The second thing that happens is that the stable catches on fire. After what happened to Pip the last time she was near unicorns, she is sure everyone will blame her. But it turns out that Emma has already identified the cause–fuzzles. The guide says nothing about fuzzles except one word: pest. So that means it is up to Pip and Emma to figure out what to do about them.
fuzzles are tiny fuzz balls with no feet. It’s not even clear how they eat. They just make a humming sound. The girls quickly learn that fuzzles catch fire when they are frightened or excited in any way. Normally fuzzles don’t live in the area, but suddenly there are more and more of them–and people are getting angry and frightened.
Pip also has some help from Tomas, a kid in the neighborhood who is allergic to everything. He is an amusingly pathetic character. He starts off being afraid to do anything (and it seems like his allergies are faux, but they are not). But he soon proves to be brave despite his allergies (and his vast knowledge of things that can hurt you). When he encounters a unicorn, his allergic reaction is hilarious.
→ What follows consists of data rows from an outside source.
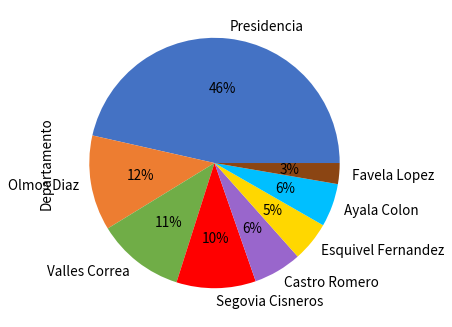

To the nearest percent, what is the combined percentage of Ayala Colon and Castro Romero?

12%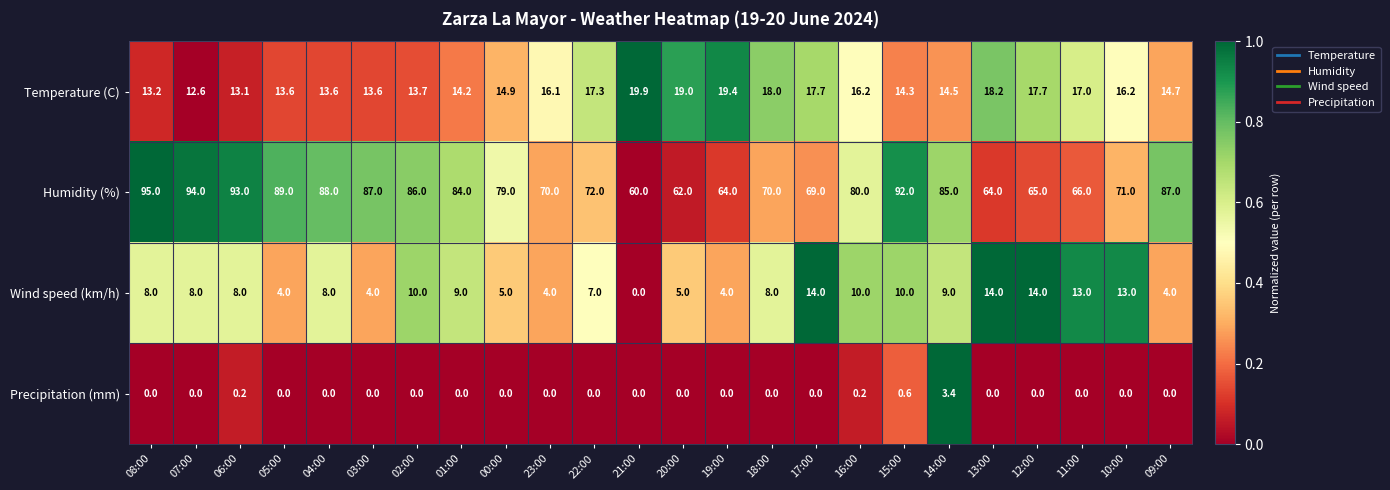

At which category is the sum across all series the highest?

15:00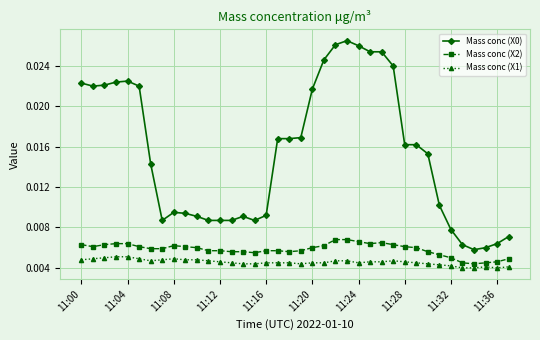

True or false: Mass conc (X1) and Mass conc (X0) cross at least once.

False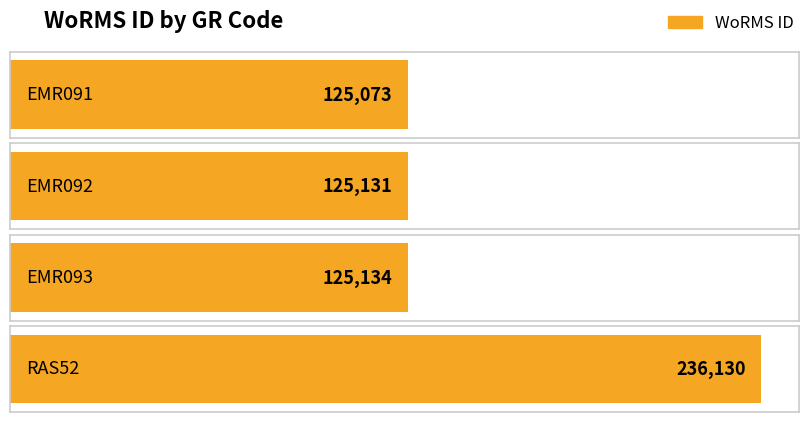

Are the bars grouped side by side (vs. stacked)?

No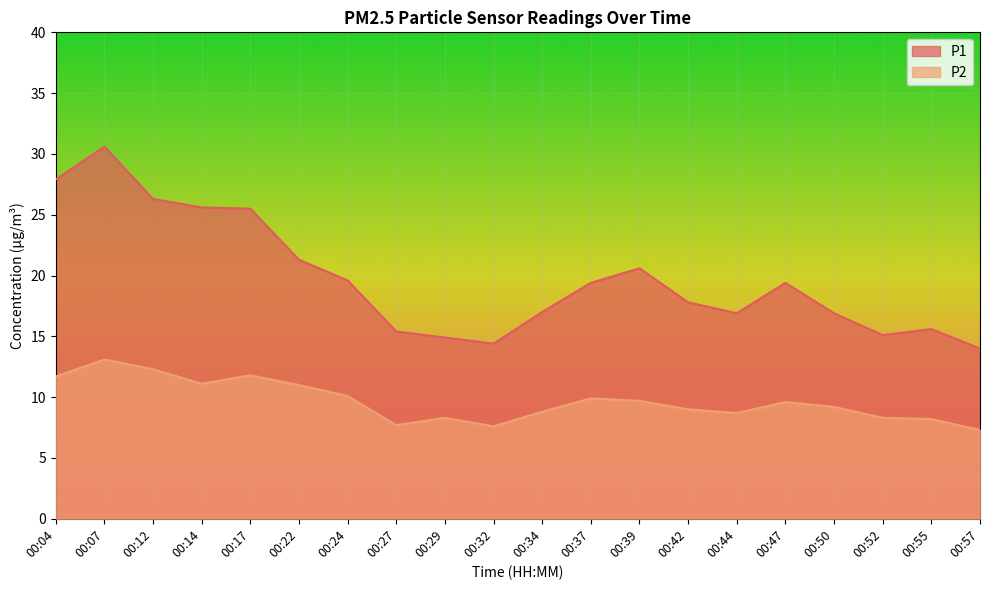

How many data points in P1 are above 19?

10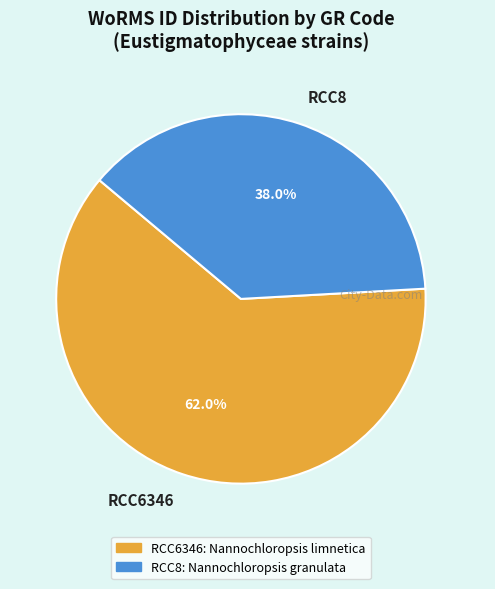

True or false: RCC6346 accounts for 62% of the total.

True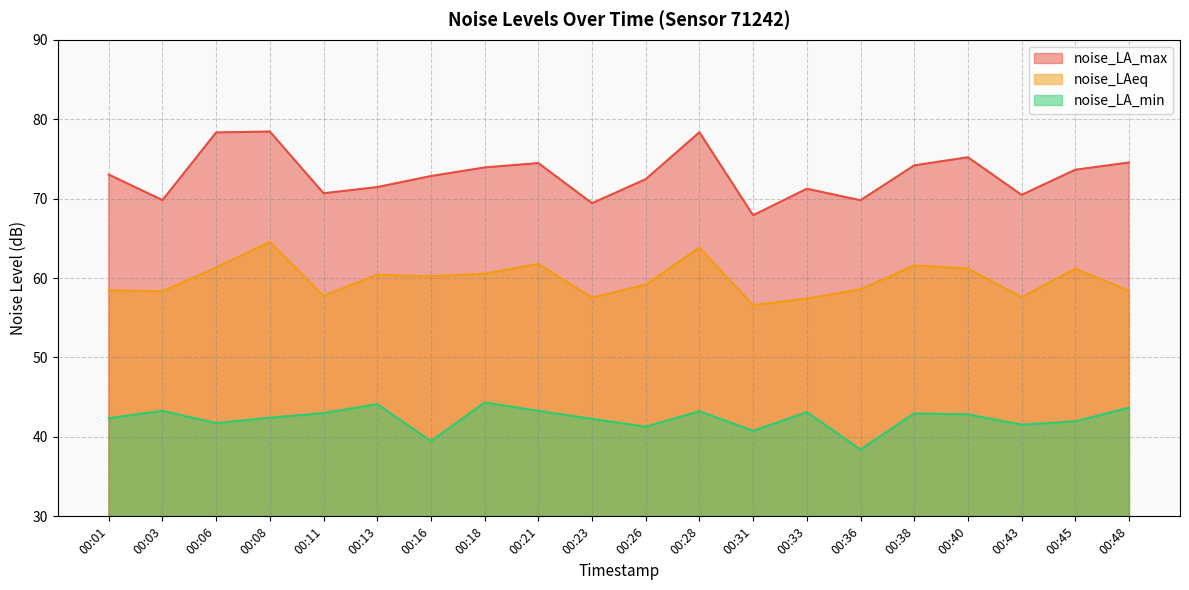

Which series has the largest total across all categories?

noise_LA_max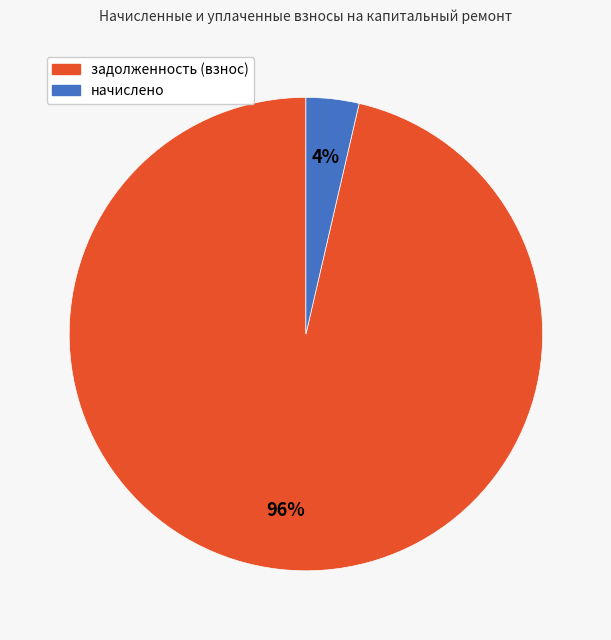

Is there a majority slice in this chart?

Yes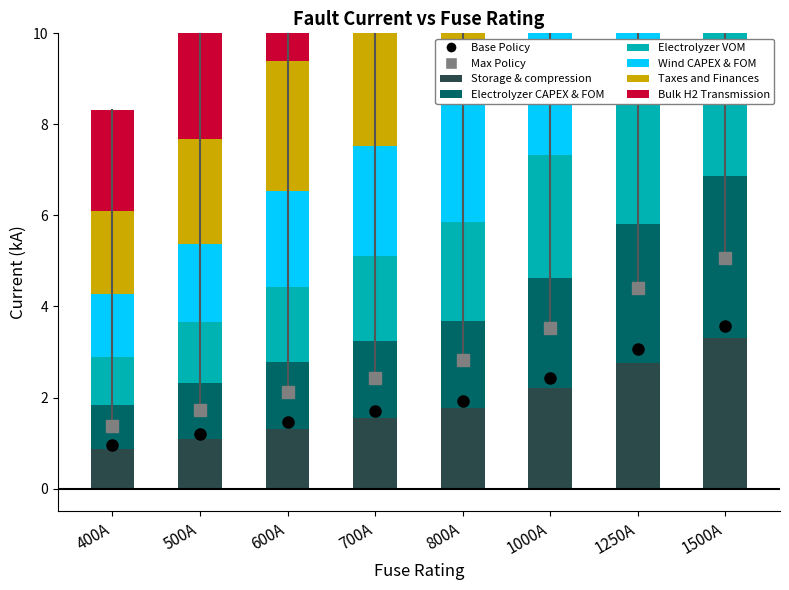

At which label is Electrolyzer CAPEX & FOM closest to 2?

800A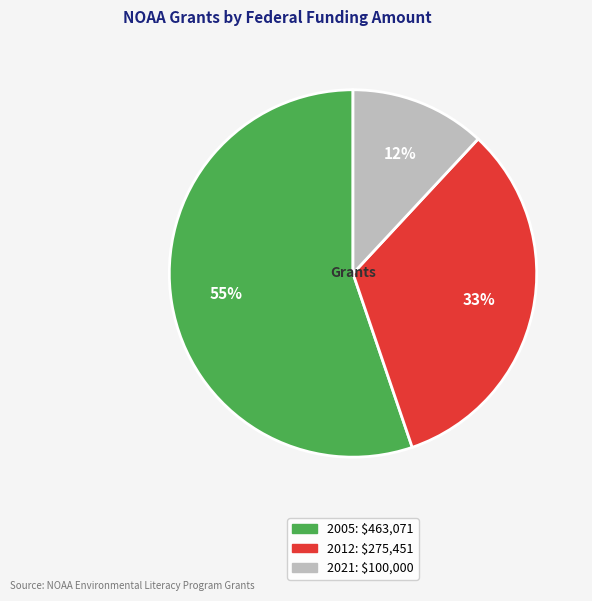

To the nearest percent, what percentage of the pie is 2021?

12%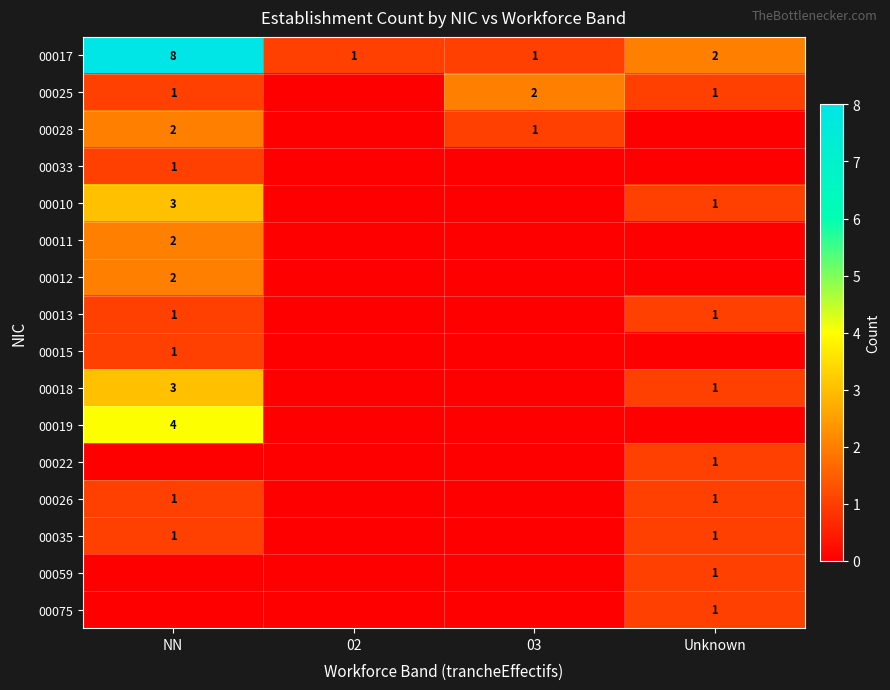

True or false: 00010 has a value of 1 at Unknown.

True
Emma, Pip and Tomas try to figure out how to contain the fuzzles. But soon enough, Mrs Dreadbatch is threatening Emma and her practice because her agency S.M.A.C.K.E.D. (Supernatural Magical Animal Care, Keeping and Education Department) will call the exterminators on the fuzzles. And worse yet, Emma will have to pay for them.
But once Pip learns that these fuzzles are not only living and thoughtful, they are actually really frightened, she can’t let the extermination happen.
Can she convince anyone that she can talk to these creatures?
I had a hard time believing that no one would believe that she could talk to magical creatures. I understand that adults never believe kids about things, but I would think she could prove it pretty easily. But once you accept that no one believes her, the story is fun and whimsical with lots of cool magical creatures. I really enjoyed the ones that she made up for the story and how they inserted pictures from Higgle’s guide with Pip’s notes added to it.
I didn’t love the drawing style (also done by Stiefvater)–mostly the eyes were really weird and unsettling. But there’s very few pictures in the book so I coped pretty easily.
This is the first book in a series and I’ll definitely look for future ones.